I took a short hiatus from writing this blog post, partly because I was busy other things such as helping to create a community garden at our church and supporting a community coalition advocating for affordable housing in the City of Fairfax. The garden is looking great! We were also able to achieve at least some of our affordable housing objectives. The developer, who will demolish 110 affordable housing units in the city, agreed to give $1,000 resettlement stipends to current residents and contribute $550,000 toward a newly established affordable housing fund in the city. It won’t replace the affordable housing that has been lost but it will at least enable us to begin developing an affordable housing initiative in our city.
This other reason I took a hiatus is because I have been wrestling with my claim that the Anabaptist tradition, with its emphasis on the gathered community of faith, is ideally positioned to meet the spiritual and social concerns of those who are disillusioned with the church in our time. My claim is substantiated by the sociological research of Josh Packard and Ashleigh Hope based on their interviews of people who have giving up on the church.
In their book Church Refugees, they note that the most common regret among those who have left the church is the loss of community. This is because “they understand Christianity through interactions with others and a commitment to share life fully and honestly with a group of people. Community was fundamental to their understanding of God” (38). A primary reason for leaving was because the dogmatism, bureaucracy, and hierarchy in their congregations clashed with that commitment. This supports moving toward a more Anabaptist model of the church where the engaged community of faith is an expression of God at work in our world.

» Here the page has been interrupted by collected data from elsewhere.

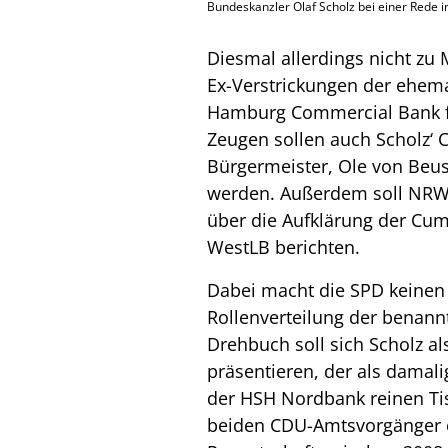
Bundeskanzler Olaf Scholz bei einer Rede
Diesmal allerdings nicht zu
Ex-Verstrickungen der ehem
Hamburg Commercial Bank fi
Zeugen sollen auch Scholz‘
Bürgermeister, Ole von Beus
werden. Außerdem soll NRW-
über die Aufklärung der Cu
WestLB berichten.
Dabei macht die SPD keinen 
Rollenverteilung der benan
Drehbuch soll sich Scholz al
präsentieren, der als damal
der HSH Nordbank reinen Ti
beiden CDU-Amtsvorgänger er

Even so, another reason this group is done with church makes me question my claim. They perceive the church to be primarily inward focused rather than engaged in its neighborhood. Practically all staff time and financial resources are focused on Sunday morning worship to the exclusion of projects that address needs in the larger community. The structure of the church actually prevented them from serving God through community action. For some, leaving the church became a matter of their own spiritual wellbeing. (55).
Most churches rooted in the Anabaptist tradition are especially inwardly focused, partially as a result of our history as a persecuted religious minority. At the same time, we’ve become part of the larger American religious ethos that gives primacy to Sunday morning worship and self-perpetuating church structures. We become confined in an insular religious world.
I’ll speak from my Mennonite heritage. It’s difficult for those from outside our religious-cultural world to find a place among us. Seeking to become involved in one of our congregations can feel like interrupting a close-knit family. We’re polite but people get the unspoken message that they don’t quite fit and probably never will. This is often just as true of more liberal churches as traditional ones. Even worse, leadership positions in our small denomination are filled by people from certain familial networks.
The challenge for our congregation is to draw on our rich Anabaptist heritage rooted in community, while freeing ourselves from its more inward focused cultural expressions. We may be uniquely positioned to do that because there are not many people with ethnic Mennonite roots in our Fairfax community. This can actually be an opportunity.
It doesn’t mean devaluing or abandoning our culture. My doctoral studies in religion and culture remind me that culture carries religion. What it does mean is practicing hospitality and opening ourselves to people from other cultures in our diverse Metro DC area. To do that, we will want to be engaged with our neighbors in things beyond our congregation such as our community garden and working for affordable housing.